Vorliegender Text.
Zu spät, um eine Seite zu wählen: Linkin Parks neues Album „From Zero“

Die Stimme stimmt

Eben genau nicht von Null: Mit „From Zero“, dem ersten Album seit dem Suizid ihres langjährigen Sängers Chester Bennington im Jahr 2017, bauen Linkin Park auf dem auf, was der Band eigen ist. Da wäre das Personal: Mit Rapper, Pianist und Rhythmusgitarrist Mike Shinoda ist dem Projekt der Vorarbeiter geblieben, ohne den Linkin Park wohl längst Geschichte wäre. Auch die Besetzung von DJ-Pult (Joseph Hahn), Bass (David Farrell) und Leadgitarre (Bradford Delson) sind aus der klassischen Formierung geblieben, wenngleich Delson keine Konzerte spielt – aus Gründen der mentalen Gesundheit, wie Shinoda dem Musiknachrichtenportal „Blabbermouth“ gegenüber erklärte, weswegen derzeit Alex Feder live unterstützt.

Klingt nach einer relativ glücklichen Familie, doch schon vor Neustart von Linkin Park samt neuer Scheibe und internationalen Auftritten im September letzten Jahres erklärte Drummer Robert Bourdon seinen Ausstieg. Bereits zu Events im Rahmen von Neuauflagen alter Alben war er nicht mehr erschienen. Da sucht wohl jemand die Distanz. Stattdessen sitzt nun der Musikproduzent und Oh-No-Fiasco-Schlagzeuger Colin Brittain hinter der Schießbude.

Die wichtigste Neubesetzung ist zweifelsohne die am Mikro: Mit der Sängerin der relativ wenig bekannten Alternative-Rock-Band Dead Sara, Emily Armstrong, wurde für Linkin Park kein Star rekrutiert. Dabei kochte die Gerüchteküche über: Von Oli Sykes der britischen Band Bring Me the Horizon war genauso die Rede wie vom Kanadier Deryck Whibley, dessen Poppunkprojekt Sum 41 derzeit auf Abschiedstournee ist. Mit Armstrong entschied man sich für eine Musikerin, die nicht mit ihrer eigenen Berühmtheit Linkin Park selbst überstrahlt und für eine, die den gesanglich breit aufgestellten Bennington weitgehend adäquat ersetzen und damit auch alte Stücke performen kann, ohne ihr eigenes Ding daraus zu machen und damit möglichen Unmut der Fangemeinschaft zu provozieren. Die Stimme stimmt also. Sicherlich mit einkalkuliert: Die Frauenquote des Sextetts springt durch Armstrong auf ein Sechstel – das Einzige, wo man sich von einem Nullpunkt wegbewegt hat.

Datenliste.
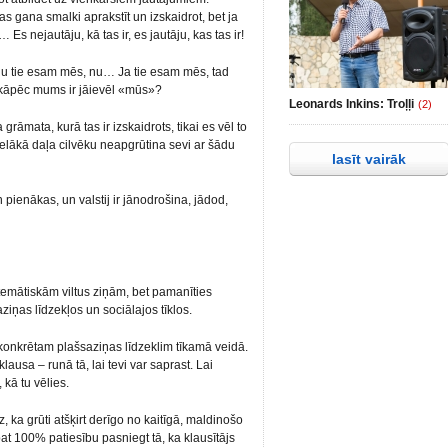
 gana smalki aprakstīt un izskaidrot, bet ja
… Es nejautāju, kā tas ir, es jautāju, kas tas ir!
 tā, nu tie esam mēs, nu… Ja tie esam mēs, tad
, kāpēc mums ir jāievēl «mūs»?
Leonards Inkins: Troļļi
(2)
grāmata, kurā tas ir izskaidrots, tikai es vēl to
lielākā daļa cilvēku neapgrūtina sevi ar šādu
lasīt vairāk
pienākas, un valstij ir jānodrošina, jādod,
stemātiskām viltus ziņām, bet pamanīties
ziņas līdzekļos un sociālajos tīklos.
pt konkrētam plašsaziņas līdzeklim tīkamā veidā.
klausa – runā tā, lai tevi var saprast. Lai
 kā tu vēlies.
, ka grūti atšķirt derīgo no kaitīgā, maldinošo
at 100% patiesību pasniegt tā, ka klausītājs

Auftrag A.
Geben Sie bitte den Absatz im Text über Linkin Parks Album „From Zero“, der mit „Klingt nach einer relativ glücklichen Familie“ beginnt, als kurze Liste wieder. Die wichtigsten Fakten sollen erhalten bleiben.
Auftrag B.
Wer unterstützt laut dem Text über Linkin Parks Album „From Zero“ die Band derzeit live anstelle von Bradford Delson?
Auftrag C.
Schreiben Sie den Text über Linkin Parks Album „From Zero“ im Anschluss an seinen letzten Satz weiter.

Ergebnis A.
- Schlagzeuger Robert Bourdon erklärte schon vor dem Neustart von Linkin Park im September letzten Jahres seinen Ausstieg.
- Zu Events rund um Neuauflagen alter Alben war er bereits nicht mehr erschienen.
- Neuer Schlagzeuger ist der Musikproduzent und Oh-No-Fiasco-Schlagzeuger Colin Brittain.

Ergebnis B.
Alex Feder

Ergebnis C.
Vielleicht auch mit einkalkuliert, aber als Kollateralschaden in Sachen Imagepflege eingepreist: Armstrong ist Scientologin und sprang gemeinsam mit der Gemeinde ihrem Glaubensbruder Daniel Masterson zur Seite, als den Schauspieler ab 2017 mehrere Frauen beschuldigten, sie vergewaltigt zu haben. Masterson wurde 2023 in zwei Fällen für schuldig gesprochen und verbüßt seitdem eine lebenslange Haftstrafe. Als der Shitstorm direkt nach Bekanntgabe von Armstrong als neuer Sängerin von Linkin Park losbrach, distanzierte sie sich postwendend und erklärte, „den Missbrauch von und Gewalt gegen Frauen“ zu verurteilen und sich auf die Seite der Opfer zu stellen.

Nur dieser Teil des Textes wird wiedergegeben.